The other thing I could see from my room was fire. One evening, I was sitting on my bed, either surfing the Net or reading, when out of the corner of my eye I saw flames shooting into the sky. I rushed to the window to see what building was burning down. It turned out to be something to do with the hotel/casino. One of the bars was in a skybridge crossing the street, and since the hotel was the Atlantis, they had these quasi-Grecian pillars on either end of the bridge. On top of these pillars were cauldrons, like the Olympic torch, and at night every so often these cauldrons would light up, sending flames shooting into the sky. I guess it's a lower-key version of some of the casino shows you get in Vegas, like the Mirage volcano or the pirate battle at Treasure Island.
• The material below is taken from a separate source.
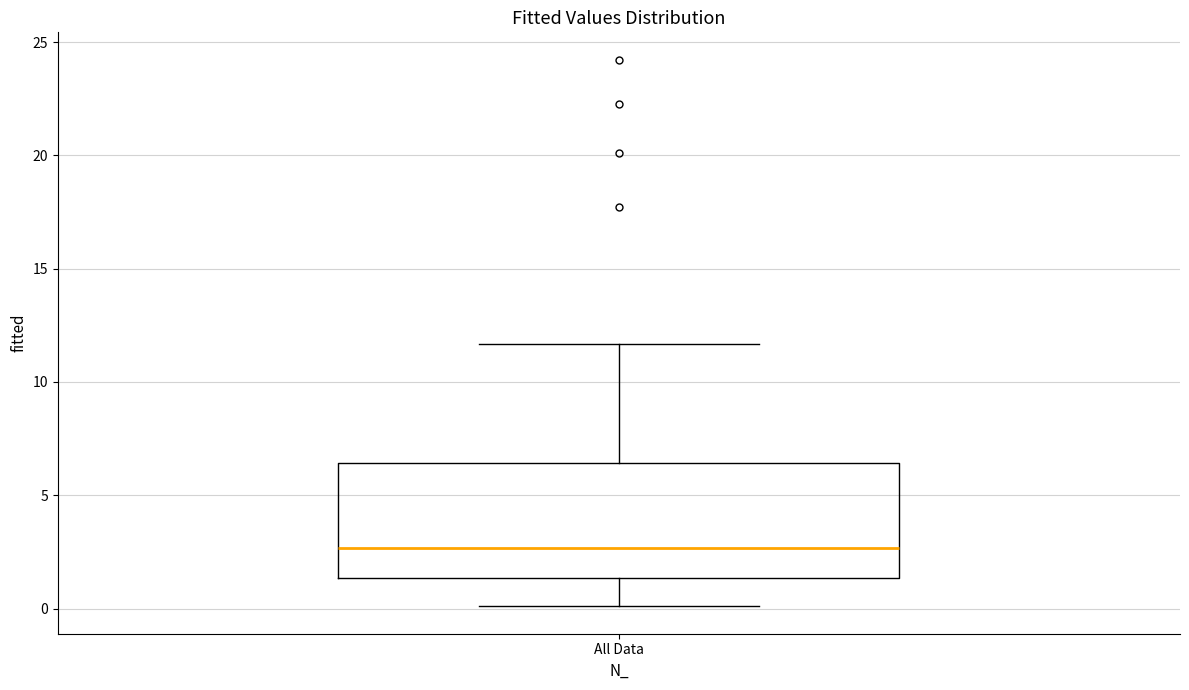

Transcribe this box plot: give where the median line is, the range the box spans, and where the two whiskers end, as read against the y-axis. The values are not printed on the chart, so give them approximately, as read against the axis.

median 2.5, box 1.5 to 6.5, whiskers 0.0 to 11.5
Once I knew what it was and realized the city wasn't burning to the ground in a fiery holocaust, it was kind of cool to look out the window at the flames.
I learned that a slim-fitting pencil skirt may look nice when I'm standing in front of a mirror, but it's not ideal attire when I have to walk long distances (the hotel may have been "adjacent" to the convention center via a skybridge, but someone said they measured it as nearly half a mile from the elevators to the meeting rooms). My usual marching band instilled 60-inch stride at 120 beats a minute didn't work in a skirt that only allowed me to move my legs below my knees, and I now understand where Marilyn Monroe got that walk. To make matters more interesting, the waistband actually hit around my hips. If it had really hit at the indentation of the waist, it could have stayed anchored, but instead it kept trying to climb to my waist, twisting as it went. That meant walking while holding my skirt in place. I thought this was going to be my basic khaki skirt, but I think it will have to be held for more static occasions, and I'll get a utilitarian school uniform skirt to be my basic khaki skirt. I bet this one will look awesome with stiletto heels, though.
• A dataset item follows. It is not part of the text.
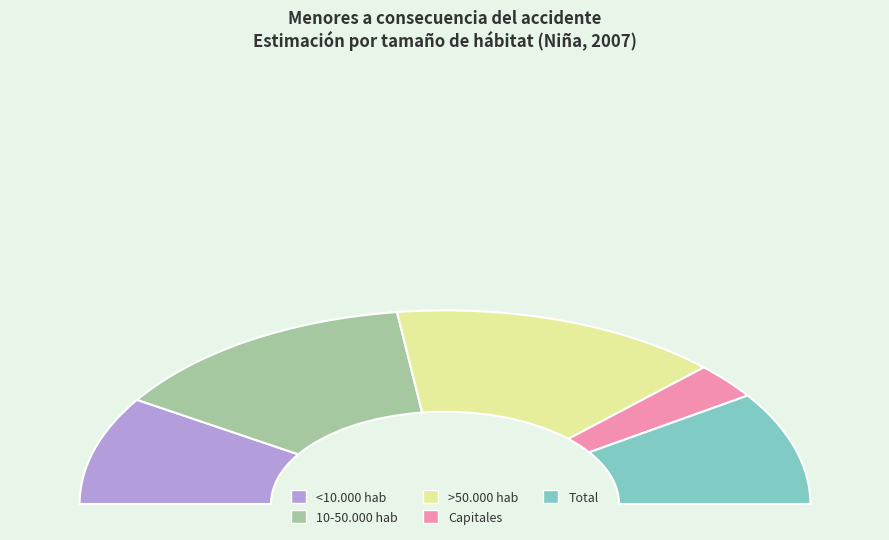

Count the number of slices in the pie.

5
My basil plant appears to have been a casualty of the trip. I worried it would dry out, but the soil was still damp when I got home, and yet all the leaves had fallen. I suppose I drowned it while trying to give it enough water to last the week. I left it outside all day yesterday, and the soil is still damp. I may just give up on it and get a new plant. Considering the price of fresh basil, I more than got my money's worth from this plant, and not having basil handy to snip cramps my cooking style. I felt strangely compelled to cook last night, and basil would have helped the dish I made.
One of the intangibles I got from the convention was a sense of what's missing from the current book that I think it needs. The magic isn't quite magical enough. In this book I'm not spoofing the software industry, the way I am with the Enchanted, Inc. books, so the magic needs to instill a sense of awe and wonder, and the way the characters respond to magic needs to say something about them. The main character's arc has to get her from being too rational about it to accepting that it works and that there aren't explanations for it. For some other characters, it's like an initiation into a reality they previously didn't know, and this will forever change the way they see the world. Pulling this off will require getting into a particular head space. I think this is why I haven't been able to find the ending for this book. I can resolve the main conflict, but I can't get a good conclusion. Oh, and I think I just figured something out so I'd better go write it down before I lose my tenuous grasp on it.
And then I need to go grocery shopping because my emergency post-trip supplies have run out. And then I have to do the medical school work I put off the last couple of days because I was really tired.